QQQ vs NASDAQ: QQQ ETF vs Nasdaq Composite Index

QQQ is one of the largest, most popular, and most liquid ETFs. The NASDAQ Composite Index is one of the most popular and most-watched indices. Interestingly, “the Q’s” does not track the NASDAQ Composite Index (“the Nasdaq”); QQQ tracks the Nasdaq 100 Index. In other words, “The NASDAQ” Composite Index is referred to in the news and displayed on websites/TV, while the NASDAQ 100 Index seems to be the benchmark for more investable funds and strategies. Despite their similar names, a comparison of the NASDAQ vs QQQ reveals some major differences.

The NASDAQ and QQQ have very different compositions, slightly different weights and exposures, and performance differences have reflected that. It is important to note that QQQ is an investable ETF, while the Nasdaq Composite is an index rather than investment vehicle.

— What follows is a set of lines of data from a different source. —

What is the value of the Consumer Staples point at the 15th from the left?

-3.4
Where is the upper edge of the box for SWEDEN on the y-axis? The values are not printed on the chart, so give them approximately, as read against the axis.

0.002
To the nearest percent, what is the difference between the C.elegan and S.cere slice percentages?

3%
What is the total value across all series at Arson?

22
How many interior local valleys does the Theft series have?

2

A reminder that these are simply examples as this site does NOT provide investment recommendations.

Historical Performance: the NASDAQ vs QQQ

While the Nasdaq index goes back to 1985, QQQ was launched in 1999. Since that time, QQQ has outperformed the NASDAQ by .7% annually. In other words, the “Q’s” have beaten the headline Nasdaq index by a small margin, although the cumulative performance difference is a nearly 115%!

However, there have been periods when the Nasdaq index has beaten QQQ as well. For instance, from inception through 2003, the QQQ’s had an annualized return of -6.75% versus -3.4% for the Nasdaq composite index.

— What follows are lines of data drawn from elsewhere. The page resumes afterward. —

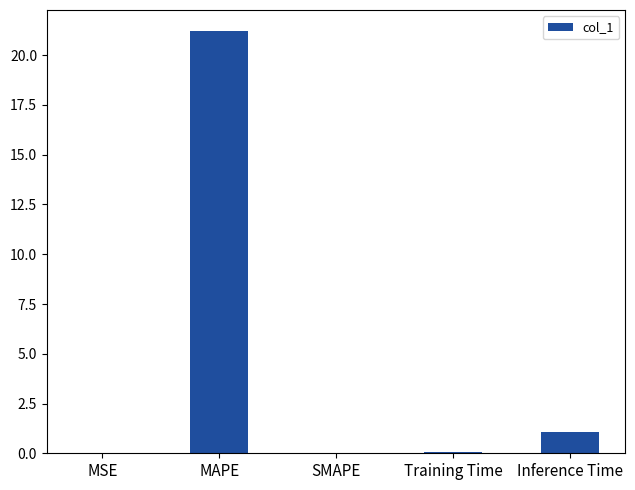

What is the greatest value displayed?

21.2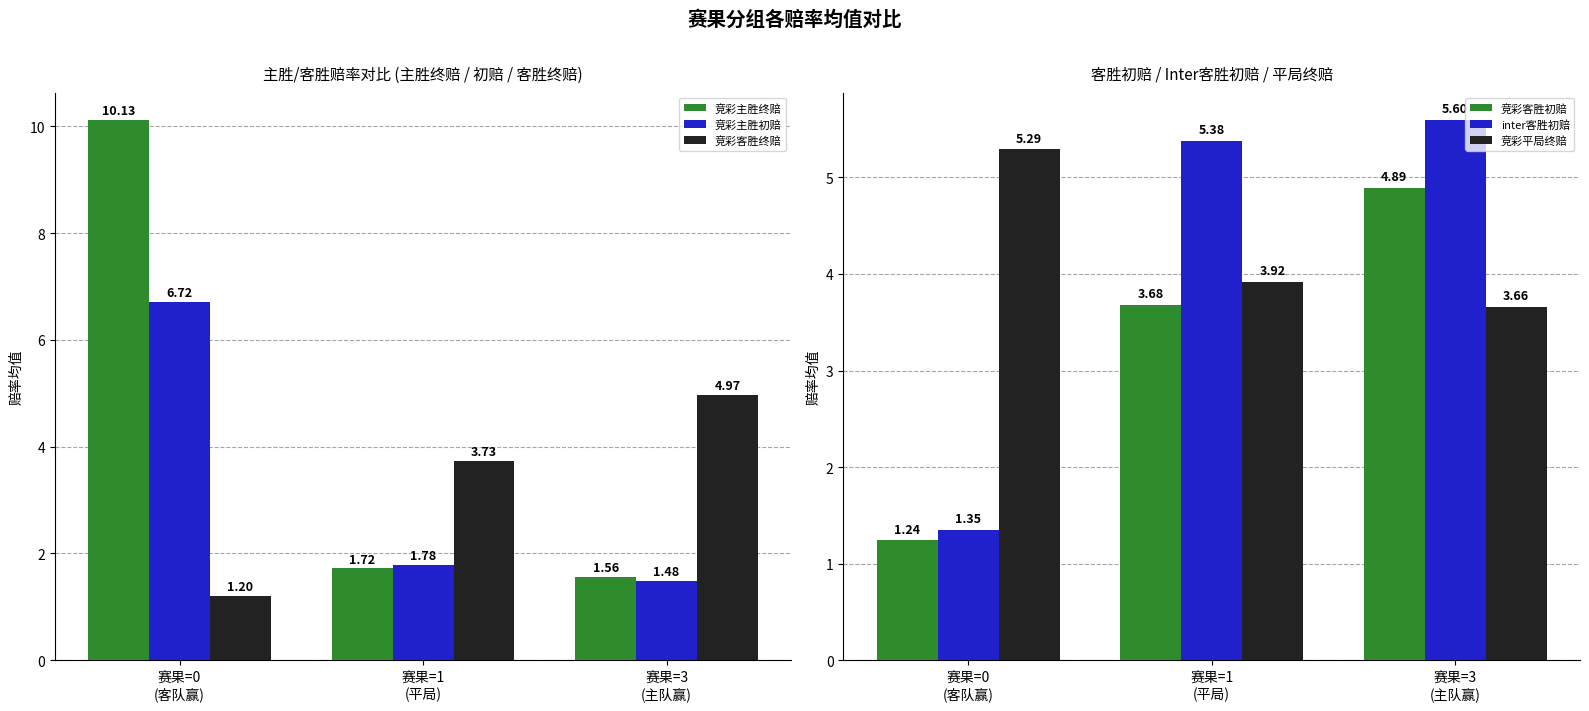

What is the spread (max minus min) of values at 赛果=1
(平局)?

3.7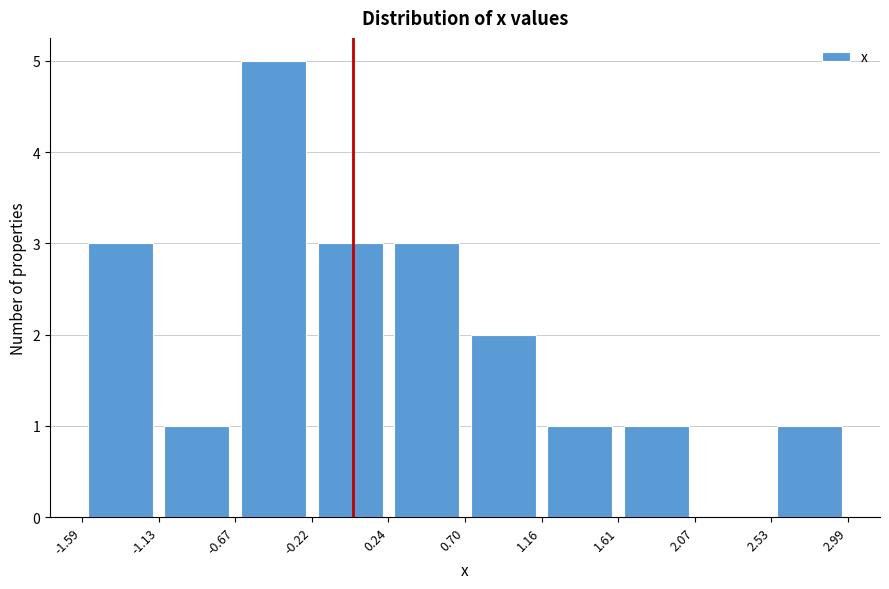

Reading left to right, transcribe this chart: for each bar, give the range it covers on the x-axis and its height. The values are not printed on the chart, so give them approximately, as read against the axis.

-1.59 to -1.13: 3
-1.13 to -0.67: 1
-0.67 to -0.22: 5
-0.22 to 0.24: 3
0.24 to 0.70: 3
0.70 to 1.16: 2
1.16 to 1.61: 1
1.61 to 2.07: 1
2.07 to 2.53: 0
2.53 to 2.99: 1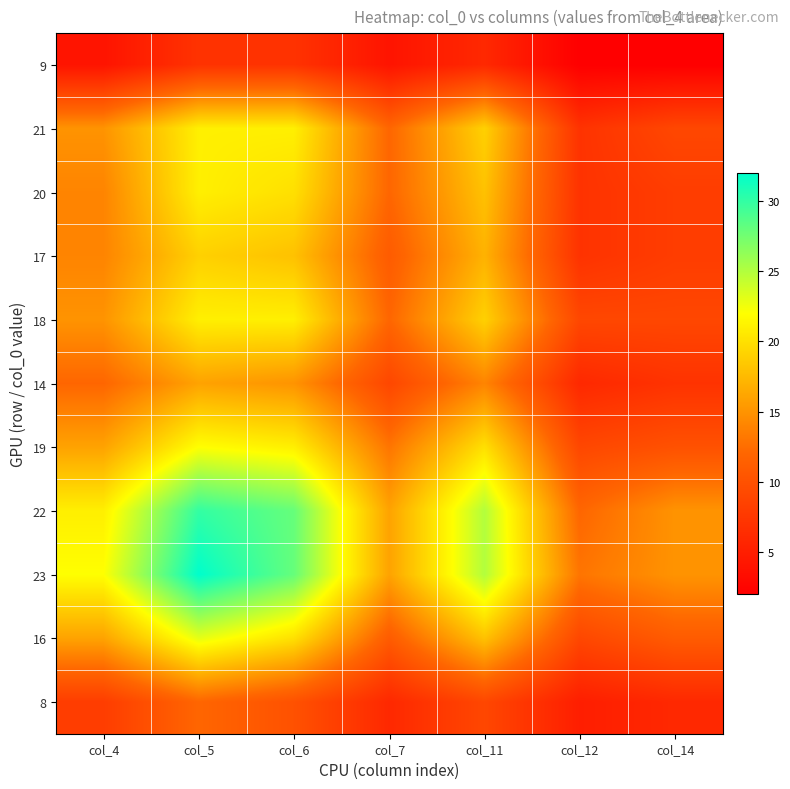

Reading left to right, extract all data points from this chart.

9: col_4=4	col_5=7	col_6=7	col_7=4	col_11=6	col_12=2	col_14=2
21: col_4=15	col_5=21	col_6=21	col_7=12	col_11=19	col_12=7	col_14=9
20: col_4=14	col_5=21	col_6=20	col_7=12	col_11=18	col_12=7	col_14=8
17: col_4=14	col_5=19	col_6=18	col_7=11	col_11=17	col_12=7	col_14=8
18: col_4=15	col_5=21	col_6=21	col_7=12	col_11=19	col_12=9	col_14=9
14: col_4=12	col_5=16	col_6=15	col_7=9	col_11=14	col_12=6	col_14=7
19: col_4=16	col_5=22	col_6=21	col_7=13	col_11=20	col_12=9	col_14=10
22: col_4=21	col_5=30	col_6=28	col_7=16	col_11=25	col_12=12	col_14=15
23: col_4=22	col_5=32	col_6=28	col_7=16	col_11=25	col_12=13	col_14=15
16: col_4=16	col_5=23	col_6=20	col_7=11	col_11=18	col_12=9	col_14=11
8: col_4=8	col_5=12	col_6=10	col_7=6	col_11=9	col_12=5	col_14=6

Those looking to evaluate performance history before the 2000s should compare the index performance of these ETFs’ benchmarks and may want to read our post on the Nasdaq 100 vs Nasdaq Composite.

Investors looking for a lower cost version of QQQ may want to research QQQM and/or read my post comparing QQQM vs QQQ. Investors looking a mutual fund version of the NASDAQ should read my comparison of QQQ vs FNCMX.

Differences between the NASDAQ and QQQ

Overall, QQQ and the Nasdaq composite are relatively similar, since they are both based on the same universe of stocks. The NASDAQ has approximately 3,589 constituent stocks (as of 3/31/2023), while QQQ owns roughly 100 stocks. The NASDAQ site publishes the index methodologies for both the Composite and 100.

Geographic Exposure

Substantially all (95%+) of QQQ and the Nasdaq composite index is composed of US-based companies, so I will not include the usual tables of countries, market classification, and so on.

Market Cap Exposure

QQQ holds the 100 largest stocks on the NASDAQ exchange (excluding financials), so it has a much larger weighting to large-caps than the NASDAQ which tracks the Composite Index. However, both the Nasdaq composite and QQQ use weighting methodologies based on market-cap, so large-caps dominate the performance of each.

Below is an estimate of the market cap exposure as of 11/28/2022.

Large Cap73%93%
Mid Cap16%7%
Small Cap10%0%
Source: ThoughtfulFinance.com, Morningstar

Sector Weights

Given that the NASDAQ is a much broader index than QQQ, it is not surprising that the NASDAQ represents more sectors and is less concentrated than QQQ. Below are the sector weightings of the two, as of 11/29/2022.

Basic Materials0.39%0.00%
Consumer Cyclical14.17%14.25%
Financial Services5.53%0.85%
Real Estate1.23%0.00%
Communication Services13.18%15.25%
Consumer Defensive5.08%7.22%
Source: ThoughtfulFinance.com, Morningstar

Final Thoughts: the NASDAQ vs QQQ

The decision of whether to invest in QQQ or a fund that tracks the Nasdaq Composite Index comes down to whether an investor wants a more fund that is more concentrated in large-cap and tech or a more diversified portfolio. As the chart of the NASDAQ vs QQQ shows, QQQ has done better historically although this may not hold true moving forward (especially if tech and/or large-caps fall out of favor).